§ **Source document**:
BEGIN

Wire pyOFTools into system/controlDict

This recipe shows how to attach a PostProcessorBase subclass as an OpenFOAM function object so it runs every write interval during the solver loop. Use this when you have a working post-processor (see Your first in-situ post-processor) and want to execute it in-situ.

Prerequisites

  • OpenFOAM is sourced and pybFoam is installed.

  • A running case directory with system/controlDict, constant/, 0.orig/.

  • libembeddingPython.so is available — this is what lets OpenFOAM load a Python function object (ships with pybFoam-based builds).

Recipe

  1. Write the post-processor. Save as postProcess.py in the case root (next to system/):

    from pyOFTools.postprocessor import PostProcessorBase
    from pyOFTools.builders import field, iso_surface, residuals
    from pyOFTools.aggregators import VolIntegrate, Sum
    
    postProcess = PostProcessorBase()
    
    @postProcess.Table("vol_alpha.csv")
    def vol_alpha(mesh):
        return field(mesh, "alpha.water") | VolIntegrate()
    
    @postProcess.Table("free_surface_area.csv")

END

§ **Collected data entries**:
BEGIN

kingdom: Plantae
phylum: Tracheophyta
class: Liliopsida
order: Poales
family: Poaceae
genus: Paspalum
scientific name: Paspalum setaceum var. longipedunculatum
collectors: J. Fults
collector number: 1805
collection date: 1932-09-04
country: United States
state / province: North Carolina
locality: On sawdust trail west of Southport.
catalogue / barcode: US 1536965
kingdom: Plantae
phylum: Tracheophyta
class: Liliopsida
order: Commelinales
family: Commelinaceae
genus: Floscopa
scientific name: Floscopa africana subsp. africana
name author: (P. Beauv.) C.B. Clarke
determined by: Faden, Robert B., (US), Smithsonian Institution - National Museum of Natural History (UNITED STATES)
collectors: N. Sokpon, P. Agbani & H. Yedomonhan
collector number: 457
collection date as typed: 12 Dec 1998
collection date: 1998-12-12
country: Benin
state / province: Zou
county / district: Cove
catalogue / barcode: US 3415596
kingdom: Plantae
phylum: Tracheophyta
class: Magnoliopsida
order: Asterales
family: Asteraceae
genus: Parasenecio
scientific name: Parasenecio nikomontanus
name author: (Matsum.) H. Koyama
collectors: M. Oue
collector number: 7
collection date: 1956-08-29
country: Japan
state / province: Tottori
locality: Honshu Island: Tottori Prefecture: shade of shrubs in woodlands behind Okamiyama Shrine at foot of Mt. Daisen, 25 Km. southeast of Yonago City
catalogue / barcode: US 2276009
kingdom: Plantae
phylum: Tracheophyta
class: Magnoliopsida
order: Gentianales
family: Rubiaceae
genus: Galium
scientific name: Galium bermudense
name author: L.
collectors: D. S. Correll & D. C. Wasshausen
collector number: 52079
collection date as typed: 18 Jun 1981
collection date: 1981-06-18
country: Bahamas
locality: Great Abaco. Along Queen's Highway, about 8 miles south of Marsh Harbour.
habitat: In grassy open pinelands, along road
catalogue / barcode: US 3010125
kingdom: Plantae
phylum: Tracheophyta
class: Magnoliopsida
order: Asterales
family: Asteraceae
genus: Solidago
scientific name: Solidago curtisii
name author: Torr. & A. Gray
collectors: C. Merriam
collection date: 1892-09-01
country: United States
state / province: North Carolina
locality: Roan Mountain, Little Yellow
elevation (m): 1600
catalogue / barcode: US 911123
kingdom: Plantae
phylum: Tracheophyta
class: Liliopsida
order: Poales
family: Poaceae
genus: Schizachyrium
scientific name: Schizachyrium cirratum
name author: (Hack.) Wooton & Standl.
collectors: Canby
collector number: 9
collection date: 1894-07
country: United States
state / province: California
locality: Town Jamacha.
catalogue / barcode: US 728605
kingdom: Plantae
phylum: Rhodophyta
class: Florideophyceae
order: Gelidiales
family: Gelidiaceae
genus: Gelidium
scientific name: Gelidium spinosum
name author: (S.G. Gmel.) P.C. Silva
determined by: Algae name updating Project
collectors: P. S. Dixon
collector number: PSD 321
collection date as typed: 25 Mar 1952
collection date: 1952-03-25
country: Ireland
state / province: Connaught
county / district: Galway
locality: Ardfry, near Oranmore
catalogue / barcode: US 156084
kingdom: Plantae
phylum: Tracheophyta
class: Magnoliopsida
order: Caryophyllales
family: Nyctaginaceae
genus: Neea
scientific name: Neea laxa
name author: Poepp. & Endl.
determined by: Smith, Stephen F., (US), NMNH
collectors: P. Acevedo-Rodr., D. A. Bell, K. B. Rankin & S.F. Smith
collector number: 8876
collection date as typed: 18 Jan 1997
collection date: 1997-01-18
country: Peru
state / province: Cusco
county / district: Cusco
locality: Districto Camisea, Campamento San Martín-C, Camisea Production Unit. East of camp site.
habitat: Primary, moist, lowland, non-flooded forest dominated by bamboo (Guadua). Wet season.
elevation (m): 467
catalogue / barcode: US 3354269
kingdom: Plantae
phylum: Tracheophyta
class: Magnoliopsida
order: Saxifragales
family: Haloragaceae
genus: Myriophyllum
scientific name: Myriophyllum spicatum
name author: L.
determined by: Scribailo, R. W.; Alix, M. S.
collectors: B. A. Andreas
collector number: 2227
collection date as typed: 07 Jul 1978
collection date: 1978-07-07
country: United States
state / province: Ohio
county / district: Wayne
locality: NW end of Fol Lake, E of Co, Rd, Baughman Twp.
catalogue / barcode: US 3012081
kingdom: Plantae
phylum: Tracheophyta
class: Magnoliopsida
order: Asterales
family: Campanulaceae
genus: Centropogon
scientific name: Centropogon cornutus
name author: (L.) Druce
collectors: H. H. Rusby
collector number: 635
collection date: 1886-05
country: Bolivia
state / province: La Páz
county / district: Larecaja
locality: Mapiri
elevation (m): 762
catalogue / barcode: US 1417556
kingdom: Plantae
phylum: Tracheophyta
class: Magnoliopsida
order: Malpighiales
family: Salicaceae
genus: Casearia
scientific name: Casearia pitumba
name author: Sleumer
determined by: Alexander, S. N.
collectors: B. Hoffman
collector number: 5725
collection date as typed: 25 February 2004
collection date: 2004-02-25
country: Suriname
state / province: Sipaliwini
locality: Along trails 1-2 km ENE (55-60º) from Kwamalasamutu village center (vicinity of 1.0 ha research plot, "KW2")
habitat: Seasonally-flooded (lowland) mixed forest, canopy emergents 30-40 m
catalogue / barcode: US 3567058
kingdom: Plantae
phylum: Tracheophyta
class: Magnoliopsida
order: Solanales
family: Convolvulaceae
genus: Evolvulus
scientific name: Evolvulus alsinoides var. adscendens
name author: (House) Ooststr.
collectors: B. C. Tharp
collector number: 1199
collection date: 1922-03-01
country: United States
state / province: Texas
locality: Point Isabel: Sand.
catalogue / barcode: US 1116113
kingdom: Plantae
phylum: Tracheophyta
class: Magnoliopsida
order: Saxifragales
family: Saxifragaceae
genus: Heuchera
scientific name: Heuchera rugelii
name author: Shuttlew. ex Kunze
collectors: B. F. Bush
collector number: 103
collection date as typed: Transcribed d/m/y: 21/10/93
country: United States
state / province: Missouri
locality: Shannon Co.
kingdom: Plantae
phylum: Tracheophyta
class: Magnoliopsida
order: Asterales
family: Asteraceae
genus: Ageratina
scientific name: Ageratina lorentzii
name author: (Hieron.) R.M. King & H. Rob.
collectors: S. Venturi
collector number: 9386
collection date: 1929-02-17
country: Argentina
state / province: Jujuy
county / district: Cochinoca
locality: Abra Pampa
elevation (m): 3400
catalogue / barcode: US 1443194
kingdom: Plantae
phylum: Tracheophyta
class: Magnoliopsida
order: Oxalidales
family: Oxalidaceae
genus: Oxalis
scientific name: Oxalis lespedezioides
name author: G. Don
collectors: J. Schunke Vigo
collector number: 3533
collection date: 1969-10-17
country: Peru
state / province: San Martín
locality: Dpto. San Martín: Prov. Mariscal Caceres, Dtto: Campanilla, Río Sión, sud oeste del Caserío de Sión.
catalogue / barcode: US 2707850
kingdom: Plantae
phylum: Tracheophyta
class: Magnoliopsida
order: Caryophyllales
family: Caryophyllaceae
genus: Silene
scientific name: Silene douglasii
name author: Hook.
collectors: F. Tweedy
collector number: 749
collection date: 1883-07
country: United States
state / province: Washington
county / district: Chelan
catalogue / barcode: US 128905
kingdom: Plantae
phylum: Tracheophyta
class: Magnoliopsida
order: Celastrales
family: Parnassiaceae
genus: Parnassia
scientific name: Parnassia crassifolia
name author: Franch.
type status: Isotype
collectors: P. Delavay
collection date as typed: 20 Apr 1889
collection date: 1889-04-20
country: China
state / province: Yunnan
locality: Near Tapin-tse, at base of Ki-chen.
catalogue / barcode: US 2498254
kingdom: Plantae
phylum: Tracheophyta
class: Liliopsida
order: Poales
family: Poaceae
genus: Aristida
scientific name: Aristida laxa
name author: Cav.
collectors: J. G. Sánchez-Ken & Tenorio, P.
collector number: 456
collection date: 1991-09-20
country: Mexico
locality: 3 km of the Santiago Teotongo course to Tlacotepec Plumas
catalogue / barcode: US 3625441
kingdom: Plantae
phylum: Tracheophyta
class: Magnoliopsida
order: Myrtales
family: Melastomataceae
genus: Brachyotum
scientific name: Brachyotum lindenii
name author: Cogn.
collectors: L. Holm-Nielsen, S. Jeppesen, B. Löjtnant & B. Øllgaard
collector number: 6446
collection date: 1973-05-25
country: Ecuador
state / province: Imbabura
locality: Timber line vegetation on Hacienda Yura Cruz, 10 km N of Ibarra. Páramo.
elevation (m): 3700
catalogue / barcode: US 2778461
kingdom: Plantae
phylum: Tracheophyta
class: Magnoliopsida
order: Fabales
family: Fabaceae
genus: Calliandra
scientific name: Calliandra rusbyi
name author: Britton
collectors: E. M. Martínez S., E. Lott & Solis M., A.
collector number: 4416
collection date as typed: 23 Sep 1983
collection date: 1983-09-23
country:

END

§ **Problems to work on**:
[1] According to the controlDict recipe, where should postProcess.py be saved?
[2] Transcribe the part of the controlDict recipe that opens with the words containing "Wire pyOFTools into" and closes with "with pybFoam-based builds).".

§ **Task-by-task answers**:
[1] In the case root, next to system/.

[2]
Wire pyOFTools into system/controlDict

This recipe shows how to attach a PostProcessorBase subclass as an OpenFOAM function object so it runs every write interval during the solver loop. Use this when you have a working post-processor (see Your first in-situ post-processor) and want to execute it in-situ.

Prerequisites

  • OpenFOAM is sourced and pybFoam is installed.

  • A running case directory with system/controlDict, constant/, 0.orig/.

  • libembeddingPython.so is available — this is what lets OpenFOAM load a Python function object (ships with pybFoam-based builds).